Tangerang –
Perusahaan sering mengeluhkan mahalnya harga tiket pesawat di Indonesia. Faktanya, penerbangan pulang pergi lebih murah dibandingkan penerbangan internasional.
Direktur Utama PT Garuda Indonesia (Persero) Tbk Irfan Setiaputra mengungkapkan, ada banyak alasan mengapa harga tiket pesawat Indonesia begitu mahal. harga
Irrfan menjelaskan, banyak faktor yang mempengaruhi harga tiket pesawat, salah satunya harga avtur. Kementerian Perdagangan (PM) sudah mempertimbangkan pasal ini untuk mengatur upah minimum (TBA).
Dia mengatakan aturan TBA tidak berubah dalam lima tahun terakhir. Faktanya, beberapa faktor dalam perhitungan aturan ini terlalu dilebih-lebihkan, seperti harga bahan bakar jet.

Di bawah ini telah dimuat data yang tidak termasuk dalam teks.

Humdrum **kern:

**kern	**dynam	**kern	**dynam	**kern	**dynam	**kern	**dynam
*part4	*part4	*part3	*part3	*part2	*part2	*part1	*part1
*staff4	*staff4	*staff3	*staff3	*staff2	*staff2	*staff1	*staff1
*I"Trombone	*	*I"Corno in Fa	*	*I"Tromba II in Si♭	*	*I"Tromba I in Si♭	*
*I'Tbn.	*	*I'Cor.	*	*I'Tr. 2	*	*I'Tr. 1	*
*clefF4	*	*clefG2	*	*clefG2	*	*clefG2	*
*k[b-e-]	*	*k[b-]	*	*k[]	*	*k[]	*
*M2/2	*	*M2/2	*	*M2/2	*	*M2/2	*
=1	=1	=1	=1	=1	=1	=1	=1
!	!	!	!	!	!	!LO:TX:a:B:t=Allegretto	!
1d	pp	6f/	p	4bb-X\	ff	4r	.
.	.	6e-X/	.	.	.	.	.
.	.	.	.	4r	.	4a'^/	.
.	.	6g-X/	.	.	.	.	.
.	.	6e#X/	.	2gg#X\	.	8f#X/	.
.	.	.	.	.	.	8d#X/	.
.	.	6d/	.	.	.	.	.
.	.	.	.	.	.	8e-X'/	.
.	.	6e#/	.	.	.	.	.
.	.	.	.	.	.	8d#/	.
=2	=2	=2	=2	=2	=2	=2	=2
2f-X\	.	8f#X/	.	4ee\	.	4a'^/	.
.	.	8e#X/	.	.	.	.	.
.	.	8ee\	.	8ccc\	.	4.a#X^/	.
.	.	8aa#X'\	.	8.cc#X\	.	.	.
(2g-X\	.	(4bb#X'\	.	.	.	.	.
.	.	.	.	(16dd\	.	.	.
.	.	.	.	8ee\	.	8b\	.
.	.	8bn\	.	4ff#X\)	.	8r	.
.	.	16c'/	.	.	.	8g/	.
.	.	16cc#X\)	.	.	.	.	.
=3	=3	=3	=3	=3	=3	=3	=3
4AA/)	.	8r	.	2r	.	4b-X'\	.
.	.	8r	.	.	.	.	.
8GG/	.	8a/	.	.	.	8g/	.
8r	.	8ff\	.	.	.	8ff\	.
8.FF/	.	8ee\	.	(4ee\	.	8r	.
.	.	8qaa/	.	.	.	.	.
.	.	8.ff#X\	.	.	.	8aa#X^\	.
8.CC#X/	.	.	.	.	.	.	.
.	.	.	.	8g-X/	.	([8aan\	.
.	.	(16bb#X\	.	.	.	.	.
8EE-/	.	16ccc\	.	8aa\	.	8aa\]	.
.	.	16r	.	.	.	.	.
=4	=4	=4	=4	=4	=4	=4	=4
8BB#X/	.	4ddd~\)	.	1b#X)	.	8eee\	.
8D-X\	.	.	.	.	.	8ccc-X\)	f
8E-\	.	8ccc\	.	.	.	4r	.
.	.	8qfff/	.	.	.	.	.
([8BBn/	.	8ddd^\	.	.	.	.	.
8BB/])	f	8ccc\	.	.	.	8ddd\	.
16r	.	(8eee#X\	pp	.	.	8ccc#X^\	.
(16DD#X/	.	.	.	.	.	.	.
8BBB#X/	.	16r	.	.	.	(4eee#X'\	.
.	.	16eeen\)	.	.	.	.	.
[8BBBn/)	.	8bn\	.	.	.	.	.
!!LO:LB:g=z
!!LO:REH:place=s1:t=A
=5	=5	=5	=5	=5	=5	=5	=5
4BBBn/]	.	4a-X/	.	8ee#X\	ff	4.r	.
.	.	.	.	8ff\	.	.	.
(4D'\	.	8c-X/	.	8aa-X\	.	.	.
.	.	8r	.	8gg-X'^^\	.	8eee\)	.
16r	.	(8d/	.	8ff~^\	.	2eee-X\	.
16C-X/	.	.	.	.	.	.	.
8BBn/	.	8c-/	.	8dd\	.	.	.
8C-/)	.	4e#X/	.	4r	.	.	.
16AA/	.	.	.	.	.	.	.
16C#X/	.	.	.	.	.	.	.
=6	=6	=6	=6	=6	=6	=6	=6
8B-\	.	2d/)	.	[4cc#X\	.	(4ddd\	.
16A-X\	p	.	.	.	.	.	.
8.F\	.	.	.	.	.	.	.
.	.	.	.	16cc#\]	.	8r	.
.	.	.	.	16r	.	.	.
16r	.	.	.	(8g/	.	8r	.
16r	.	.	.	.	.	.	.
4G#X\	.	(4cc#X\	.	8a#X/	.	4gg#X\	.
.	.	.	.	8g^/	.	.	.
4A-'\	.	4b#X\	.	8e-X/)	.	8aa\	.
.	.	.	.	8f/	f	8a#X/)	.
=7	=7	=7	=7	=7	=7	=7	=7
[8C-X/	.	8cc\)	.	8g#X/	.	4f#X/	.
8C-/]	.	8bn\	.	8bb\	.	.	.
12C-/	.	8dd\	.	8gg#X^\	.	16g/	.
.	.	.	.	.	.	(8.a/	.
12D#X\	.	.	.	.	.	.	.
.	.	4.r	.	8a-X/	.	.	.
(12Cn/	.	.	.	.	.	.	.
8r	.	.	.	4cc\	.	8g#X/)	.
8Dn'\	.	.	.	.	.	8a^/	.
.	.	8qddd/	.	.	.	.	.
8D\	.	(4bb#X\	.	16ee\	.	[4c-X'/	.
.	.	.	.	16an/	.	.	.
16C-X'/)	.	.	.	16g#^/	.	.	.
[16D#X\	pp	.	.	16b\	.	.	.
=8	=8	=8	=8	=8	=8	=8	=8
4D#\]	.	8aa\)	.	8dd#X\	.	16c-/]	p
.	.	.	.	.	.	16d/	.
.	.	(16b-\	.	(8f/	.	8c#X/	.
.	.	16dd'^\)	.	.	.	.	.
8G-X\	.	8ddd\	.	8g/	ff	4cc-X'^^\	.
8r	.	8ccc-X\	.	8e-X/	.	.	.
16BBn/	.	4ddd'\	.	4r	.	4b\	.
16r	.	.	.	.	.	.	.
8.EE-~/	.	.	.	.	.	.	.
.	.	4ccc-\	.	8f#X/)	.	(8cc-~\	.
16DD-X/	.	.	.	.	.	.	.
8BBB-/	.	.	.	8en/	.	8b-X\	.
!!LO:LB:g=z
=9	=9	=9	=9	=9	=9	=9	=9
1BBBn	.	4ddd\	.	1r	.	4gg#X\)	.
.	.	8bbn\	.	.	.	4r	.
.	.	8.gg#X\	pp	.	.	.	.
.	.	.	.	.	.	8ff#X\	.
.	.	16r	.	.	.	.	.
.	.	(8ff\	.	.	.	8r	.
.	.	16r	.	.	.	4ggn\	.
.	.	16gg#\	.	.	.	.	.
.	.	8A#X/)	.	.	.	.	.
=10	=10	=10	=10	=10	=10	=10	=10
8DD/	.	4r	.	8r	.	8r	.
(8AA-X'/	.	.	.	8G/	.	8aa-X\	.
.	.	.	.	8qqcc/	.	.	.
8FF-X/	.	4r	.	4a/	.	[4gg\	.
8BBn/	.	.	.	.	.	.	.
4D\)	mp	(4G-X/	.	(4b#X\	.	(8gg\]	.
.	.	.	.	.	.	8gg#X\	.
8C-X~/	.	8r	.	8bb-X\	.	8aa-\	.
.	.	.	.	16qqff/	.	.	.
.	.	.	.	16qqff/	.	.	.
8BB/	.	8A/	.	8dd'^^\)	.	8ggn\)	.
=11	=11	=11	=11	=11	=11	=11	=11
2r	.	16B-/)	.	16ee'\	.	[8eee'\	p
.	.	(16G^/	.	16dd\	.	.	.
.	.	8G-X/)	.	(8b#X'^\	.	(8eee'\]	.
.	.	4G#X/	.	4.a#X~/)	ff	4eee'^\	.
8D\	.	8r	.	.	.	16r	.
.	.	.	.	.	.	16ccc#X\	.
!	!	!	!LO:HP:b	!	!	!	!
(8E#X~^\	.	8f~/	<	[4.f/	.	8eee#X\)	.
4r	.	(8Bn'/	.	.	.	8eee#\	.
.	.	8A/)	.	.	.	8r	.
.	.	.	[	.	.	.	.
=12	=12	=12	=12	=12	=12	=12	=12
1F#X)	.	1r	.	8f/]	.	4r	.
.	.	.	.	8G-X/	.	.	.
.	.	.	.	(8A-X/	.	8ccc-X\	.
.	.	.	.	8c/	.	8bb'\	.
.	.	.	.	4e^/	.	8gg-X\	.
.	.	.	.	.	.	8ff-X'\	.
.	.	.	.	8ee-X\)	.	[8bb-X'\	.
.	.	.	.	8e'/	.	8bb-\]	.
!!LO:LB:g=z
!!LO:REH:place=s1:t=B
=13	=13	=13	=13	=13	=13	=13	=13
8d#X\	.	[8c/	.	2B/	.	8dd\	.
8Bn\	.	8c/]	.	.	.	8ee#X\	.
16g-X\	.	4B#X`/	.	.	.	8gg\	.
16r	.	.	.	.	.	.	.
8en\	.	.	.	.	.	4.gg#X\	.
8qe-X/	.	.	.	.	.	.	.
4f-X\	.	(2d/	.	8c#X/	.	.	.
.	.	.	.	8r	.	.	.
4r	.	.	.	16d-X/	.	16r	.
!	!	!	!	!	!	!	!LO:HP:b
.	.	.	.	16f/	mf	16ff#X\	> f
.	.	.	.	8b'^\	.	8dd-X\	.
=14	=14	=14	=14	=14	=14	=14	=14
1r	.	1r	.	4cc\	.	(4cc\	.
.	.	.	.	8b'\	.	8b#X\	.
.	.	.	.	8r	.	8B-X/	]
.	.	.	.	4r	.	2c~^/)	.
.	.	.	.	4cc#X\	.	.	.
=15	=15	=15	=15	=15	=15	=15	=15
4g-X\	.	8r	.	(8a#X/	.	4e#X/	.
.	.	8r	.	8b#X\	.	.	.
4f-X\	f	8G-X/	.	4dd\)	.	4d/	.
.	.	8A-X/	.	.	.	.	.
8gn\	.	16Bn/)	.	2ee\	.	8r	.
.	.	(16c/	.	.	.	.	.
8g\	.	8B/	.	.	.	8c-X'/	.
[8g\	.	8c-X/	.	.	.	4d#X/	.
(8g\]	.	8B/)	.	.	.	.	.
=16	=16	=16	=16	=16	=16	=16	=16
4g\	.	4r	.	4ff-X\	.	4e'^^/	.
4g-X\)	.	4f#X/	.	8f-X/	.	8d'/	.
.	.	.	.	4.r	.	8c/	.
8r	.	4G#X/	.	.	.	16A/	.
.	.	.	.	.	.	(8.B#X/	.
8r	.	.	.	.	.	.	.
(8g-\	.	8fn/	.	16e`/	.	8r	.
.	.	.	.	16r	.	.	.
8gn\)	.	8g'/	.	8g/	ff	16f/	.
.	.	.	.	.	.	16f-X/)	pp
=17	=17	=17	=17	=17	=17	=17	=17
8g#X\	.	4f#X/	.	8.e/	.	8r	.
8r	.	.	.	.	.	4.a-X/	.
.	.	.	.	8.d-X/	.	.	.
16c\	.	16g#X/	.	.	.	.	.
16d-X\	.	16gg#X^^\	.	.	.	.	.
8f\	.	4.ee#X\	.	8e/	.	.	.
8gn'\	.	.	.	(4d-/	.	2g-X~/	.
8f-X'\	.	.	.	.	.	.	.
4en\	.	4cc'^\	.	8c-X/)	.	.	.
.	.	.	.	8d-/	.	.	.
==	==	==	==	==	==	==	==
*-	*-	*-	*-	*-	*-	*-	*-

“Yah, sampai tahun 2024 tidak akan berubah. Jadi saya masih menggunakan formula tahun 2019. Itu mencakup harga bahan bakar jet, asumsi tonase bahan bakar jet yang akan digunakan dan berbagai faktornya,” kata Irrfan kepada Garuda. Gedung Administrasi Bandara Soekarno-Hatta, Tangerang, Senin (11 November 2024).
Menurut dia, seiring kenaikan harga tiket, maka harga tiket yang dijual kepada pelanggan juga akan meningkat. Namun karena tidak ada perubahan dalam lima tahun terakhir, Irfan mengatakan Garuda Indonesia tetap menggunakan tarif maksimal yang ditetapkan pemerintah.
“Karena perubahan kondisi pasar, harga avtur, dan nilai tukar, karena sumber kita dolar, tentu bukan nilai baru. Akan lebih rendah. Ya tidak masalah,” jelasnya. Pajak Pertambahan Nilai (PPN)
Selain itu, Irfan mengatakan mahalnya harga tiket pesawat di Indonesia disebabkan oleh berbagai pajak dan biaya, terutama pajak pertambahan nilai (PPN) yang dikenakan pada rute domestik.
“Bahan bakar jet yang kita beli untuk penerbangan domestik dikenakan pajak. Bahan bakar jet yang kita beli ke Singapura bebas pajak. Tiket yang kita jual ke Balikpapan kena pajak. Tiket yang kita beli ke Shanghai bebas pajak,” jelas Irfan.
Ia mengenang, konon harga tiket pesawat yang sangat mahal akan naik karena pajak pertambahan nilai naik dari 11% menjadi 12%.
“Kami tidak membiarkan pedoman harga tiket yang diatur pemerintah hilang begitu saja. Mulai tahun 2019, tidak ada kenaikan harga tiket, melainkan kenaikan pajak masuk,” jelasnya. Pengisian tetap kasus penerbangan (PJP2U)
Selain biaya bahan bakar penerbangan dan PPN, penyebab lain tingginya biaya perjalanan udara di Indonesia adalah pengenaan Retribusi Penumpang Maskapai Penerbangan (PJP2U). Irfan mengatakan, gaji PJP2U dinaikkan menjadi 35%.
“Iya setelah TBA datang pajak, setelah itu ada PJP2U yang naik 35% di tahun 2023, diam-diam kamu nggak tahu ya? Kamu marah sama aku?”
“Kalau pulang tarifnya Rp 168.000, jadi saya bilang tidak bisa transfer ke Terminal 2 (Sekarno-Hatta), tarifnya Rp 120.000, kalau di Halim tarifnya Rp 70.000,” ujarnya.
Artinya, Garuda akan menjaga harga tiket pada tingkat yang ditentukan demi keuntungan perusahaan.
“Penjualan tiket hanya sekedar statistik, sehingga permintaan tiket semakin berkurang dan kami tidak punya pilihan selain bertahan,” ujarnya dan Irrfan.
“Jadi sebagai perusahaan kita harus melakukan ini untuk memastikan tanggung jawab kita kepada investor dan masyarakat bahwa perusahaan terlindungi dan nilainya meningkat,” ujarnya.
Tonton juga videonya: Promo Citilink Dapatkan tiket internasional seharga Rp 10.000 menjelang akhir tahun.